RDI = 0x404040, RSI = 0, RDX = 0, RAX = 59
RSP at RSP+56
RIP = 0x401240 (G5)

Step 6: G5 Executes (syscall; ret)

G5 is at 0x401240, contains syscall; ret.

CPU executes: syscall
  → System call: execve(RDI="/bin/sh", RSI=NULL, RDX=NULL)
  → Kernel executes /bin/sh
  → (If execve fails, the process continues to the ret, but execve does not return on success)

Register Trace Summary

Step Gadget RDI RSI RDX RAX RSP
Initial overflow ? ? ? ? RSP+0
ret in vulnerable ? ? ? ? RSP+8
pop rdi G1 0x404040 ? ? ? RSP+16
ret → G3 G1→G3 0x404040 ? ? ? RSP+24
xor rsi,rsi G3 0x404040 0 ? ? RSP+24
ret → G4 G3→G4 0x404040 0 ? ? RSP+32
xor rdx,rdx G4 0x404040 0 0 ? RSP+32
ret → G2 G4→G2 0x404040 0 0 ? RSP+40
pop rax G2 0x404040 0 0 59 RSP+48
ret → G5 G2→G5 0x404040 0 0 59 RSP+56
syscall G5 0x404040 0 0 59 RSP+56

Why SHSTK Defeats This Chain

At Step 1, when the vulnerable function executes ret: - Regular stack: 0x401200 (G1 — attacker-controlled) - Shadow stack: 0x40159f (legitimate return address — hardware-protected)

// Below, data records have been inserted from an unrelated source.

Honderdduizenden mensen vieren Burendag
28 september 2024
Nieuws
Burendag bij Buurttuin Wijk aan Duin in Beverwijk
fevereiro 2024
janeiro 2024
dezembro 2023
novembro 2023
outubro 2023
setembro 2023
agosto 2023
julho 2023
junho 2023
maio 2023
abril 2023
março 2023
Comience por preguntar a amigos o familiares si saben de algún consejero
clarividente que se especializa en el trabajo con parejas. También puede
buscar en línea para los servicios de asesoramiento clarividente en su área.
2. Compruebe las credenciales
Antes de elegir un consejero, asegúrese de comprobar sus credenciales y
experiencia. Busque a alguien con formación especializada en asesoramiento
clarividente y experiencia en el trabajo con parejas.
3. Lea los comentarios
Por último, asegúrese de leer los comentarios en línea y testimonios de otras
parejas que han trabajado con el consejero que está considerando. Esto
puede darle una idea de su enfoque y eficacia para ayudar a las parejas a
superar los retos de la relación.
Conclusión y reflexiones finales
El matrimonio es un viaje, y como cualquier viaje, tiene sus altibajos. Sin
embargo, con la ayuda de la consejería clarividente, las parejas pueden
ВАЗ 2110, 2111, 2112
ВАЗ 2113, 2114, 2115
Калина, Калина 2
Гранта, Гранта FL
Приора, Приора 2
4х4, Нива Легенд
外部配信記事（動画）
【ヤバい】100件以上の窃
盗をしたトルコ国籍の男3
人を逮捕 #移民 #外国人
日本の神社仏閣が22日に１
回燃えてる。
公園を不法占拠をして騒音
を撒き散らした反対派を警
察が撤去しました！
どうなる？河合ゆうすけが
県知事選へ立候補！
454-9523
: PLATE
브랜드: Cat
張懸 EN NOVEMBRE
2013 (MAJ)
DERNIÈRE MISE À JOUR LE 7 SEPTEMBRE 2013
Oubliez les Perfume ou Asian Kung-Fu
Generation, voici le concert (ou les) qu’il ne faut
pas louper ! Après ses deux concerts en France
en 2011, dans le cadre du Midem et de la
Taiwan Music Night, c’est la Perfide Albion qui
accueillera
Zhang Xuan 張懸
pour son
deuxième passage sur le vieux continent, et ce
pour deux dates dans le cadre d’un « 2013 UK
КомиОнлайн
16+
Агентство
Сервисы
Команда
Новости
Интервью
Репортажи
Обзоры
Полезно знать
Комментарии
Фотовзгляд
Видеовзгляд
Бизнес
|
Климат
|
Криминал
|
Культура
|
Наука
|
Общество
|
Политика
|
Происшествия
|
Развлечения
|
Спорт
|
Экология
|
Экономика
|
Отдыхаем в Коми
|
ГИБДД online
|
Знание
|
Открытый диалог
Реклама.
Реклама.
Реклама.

The mismatch triggers #CP. Execution never reaches G1.

At every subsequent ret in the chain, the same problem occurs: the shadow stack has the values pushed by legitimate CALL instructions, not by the forged chain. No ret in the chain can succeed without triggering #CP.

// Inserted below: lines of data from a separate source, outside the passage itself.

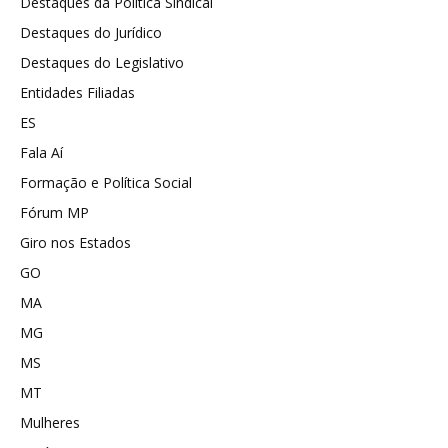
Destaques da Política Sindical
Destaques do Jurídico
Destaques do Legislativo
Entidades Filiadas
ES
Fala Aí
Formação e Política Social
Fórum MP
Giro nos Estados
GO
MA
MG
MS
MT
Mulheres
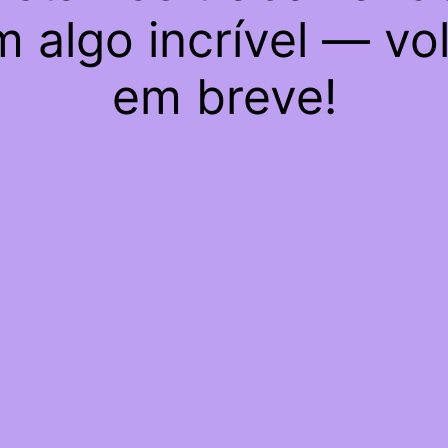
 algo incrível — vo
em breve!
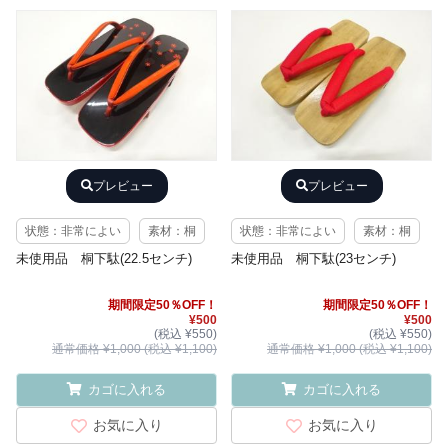
プレビュー
プレビュー
状態：非常によい
素材：桐
状態：非常によい
素材：桐
未使用品 桐下駄(22.5センチ)
未使用品 桐下駄(23センチ)
期間限定50％OFF！
期間限定50％OFF！
¥500
¥500
(税込 ¥550)
(税込 ¥550)
通常価格 ¥1,000 (税込 ¥1,100)
通常価格 ¥1,000 (税込 ¥1,100)
カゴに入れる
カゴに入れる
お気に入り
お気に入り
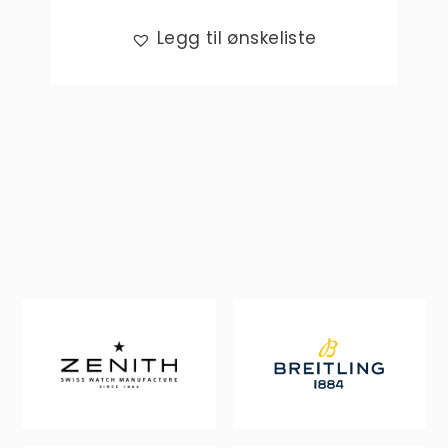
Legg til ønskeliste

The shadow stack contents are set by CALL instructions — which the attacker did not execute. The forged chain has no CALL instructions; it is entirely ret-based. This fundamental mismatch is why SHSTK is specifically effective against ROP.

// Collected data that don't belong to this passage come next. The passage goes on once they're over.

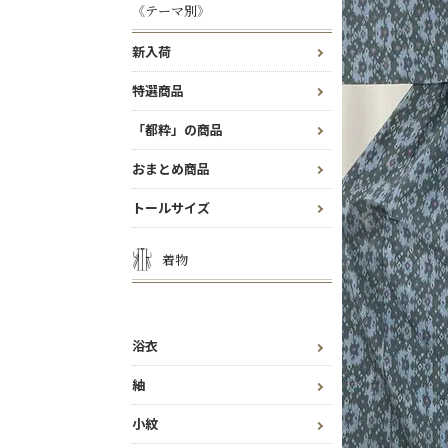
《テーマ別》
新入荷
特選商品
「都粋」の商品
おまとめ商品
トールサイズ
着物
浴衣
紬
小紋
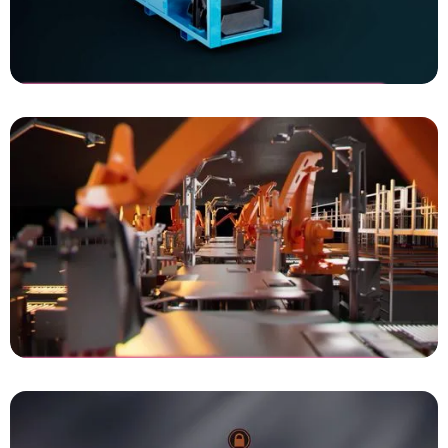
Dutch Magnetics
High intensity Drum Magnet
Vanderlande
FASTPICK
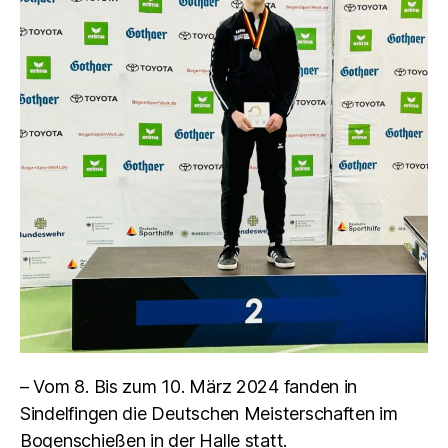
– Vom 8. Bis zum 10. März 2024 fanden in
Sindelfingen die Deutschen Meisterschaften im
Bogenschießen in der Halle statt.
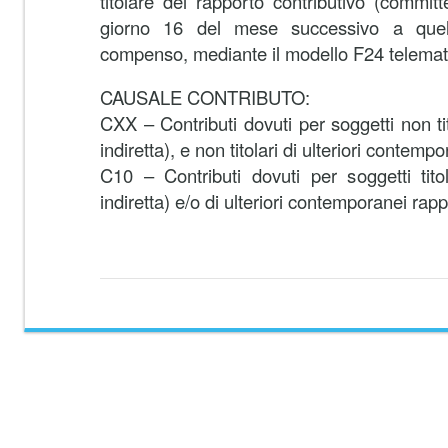
titolare del rapporto contributivo (committ
giorno 16 del mese successivo a quel
compenso, mediante il modello F24 telemat
CAUSALE CONTRIBUTO:
CXX – Contributi dovuti per soggetti non tit
indiretta), e non titolari di ulteriori contempo
C10 – Contributi dovuti per soggetti tito
indiretta) e/o di ulteriori contemporanei rappo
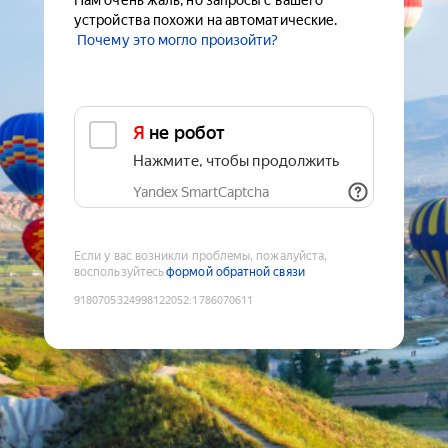
Нам очень жаль, но запросы с вашего
устройства похожи на автоматические.
Почему это могло произойти?
Я не робот
Нажмите, чтобы продолжить
Yandex SmartCaptcha
Если у вас возникли проблемы, пожалуйста,
воспользуйтесь
формой обратной связи
9180705324998122052
:
1786070611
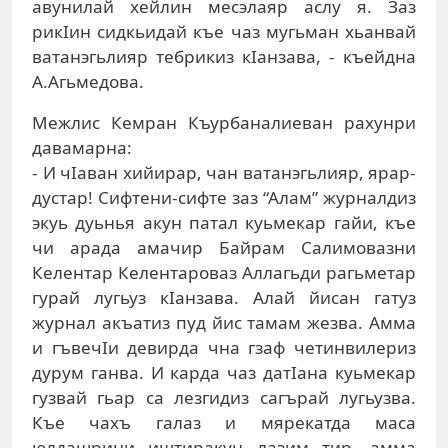
авунилай хейлин месэлаяр аслу я. Заз
рикIин сидкьидай къе чаз мугьман хьанвай
ватанэгьлияр тебрикиз кIанзава, - къейдна
А.Агьмедова.
Межлис Кемран Къурбаналиеван рахунри
давамарна:
- И чIаван хийирар, чан ватанэгьлияр, ярар-
дустар! Сифтени-сифте заз “Алам” журналдиз
экуь дуьнья акун патал куьмекар гайи, къе
чи арада амачир Байрам Салимовазни
Келентар Келентароваз Аллагьди рагьметар
гурай лугьуз кIанзава. Алай йисан гатуз
журнал акъатиз пуд йис тамам жезва. Амма
и гъвечIи девирда чна гзаф четинвилериз
дурум ганва. И карда чаз датIана куьмекар
гузвай гьар са лезгидиз сагърай лугьузва.
Къе чахъ галаз и мярекатда маса
юлдашрини иштиракун лазим тир, амма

What Information the Attacker Needed

This chain required: 1. The offset from the buffer to the return address (72 bytes in typical x86-64 frames) 2. The addresses of each gadget (G1 through G5) — if ASLR+PIE, these are random per run 3. The address of the /bin/sh string — also randomized by ASLR

With ASLR+PIE, all five gadget addresses and the string address change with every run. An information leak that reveals one address in the executable lets us compute all gadget addresses (since they are fixed offsets from the base). An information leak that reveals one libc address (if we are using libc gadgets) lets us compute all libc gadget addresses.

The Lesson for Defenders

This trace illustrates why: 1. SHSTK is specifically effective — it attacks the ret mechanism that makes ROP work 2. ASLR is necessary but not sufficient — information leaks defeat it 3. Multiple mitigations together are strong — ASLR + SHSTK + IBT makes the full chain impractical 4. Information leaks are the first thing to prevent — they break ASLR and enable address knowledge

Understanding the chain step by step makes it clear what each mitigation blocks and why defense in depth works.